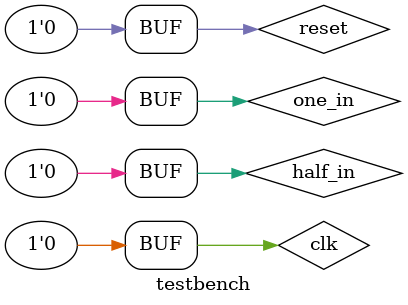
<source format=v>
`timescale 1ns / 1ns

module testbench();

	reg		clk;
	reg		reset;
	reg		one_in, half_in;

	wire	can_out, change_out;

	// instantiate device to be tested
	vendingMachine dut (can_out, change_out, clk, reset, one_in, half_in);

	// generate clock to sequence tests
	always
		begin
			clk <= 1; # 50; clk <= 0; # 50;
		end

	// initialize test
	initial
		begin
			one_in <= 0; half_in <= 0;
			reset <= 1; # 120; reset <= 0;
			# 80; one_in <= 1;
			# 300; one_in <= 0; half_in <= 1;
			# 300; half_in <= 0; one_in <= 1;
			# 50; one_in <= 0; half_in <= 1;
			# 50; half_in <= 0;
			# 200; half_in <= 1;
			# 50; half_in <= 0; one_in <= 1;
			# 50; one_in <= 0;
			# 200; half_in <= 1;
			# 100; half_in <= 0; one_in <= 1;
			# 200; half_in <=0; one_in <= 0;
		end

endmodule

</source>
——————
* [The task]
Set the listing down in full and exactly. Pictures within it should not appear in the copy.

* [Solved problem]
<source format=v>
`timescale 1ns / 1ns

module testbench();

	reg		clk;
	reg		reset;
	reg		one_in, half_in;

	wire	can_out, change_out;

	// instantiate device to be tested
	vendingMachine dut (can_out, change_out, clk, reset, one_in, half_in);

	// generate clock to sequence tests
	always
		begin
			clk <= 1; # 50; clk <= 0; # 50;
		end

	// initialize test
	initial
		begin
			one_in <= 0; half_in <= 0;
			reset <= 1; # 120; reset <= 0;
			# 80; one_in <= 1;
			# 300; one_in <= 0; half_in <= 1;
			# 300; half_in <= 0; one_in <= 1;
			# 50; one_in <= 0; half_in <= 1;
			# 50; half_in <= 0;
			# 200; half_in <= 1;
			# 50; half_in <= 0; one_in <= 1;
			# 50; one_in <= 0;
			# 200; half_in <= 1;
			# 100; half_in <= 0; one_in <= 1;
			# 200; half_in <=0; one_in <= 0;
		end

endmodule

</source>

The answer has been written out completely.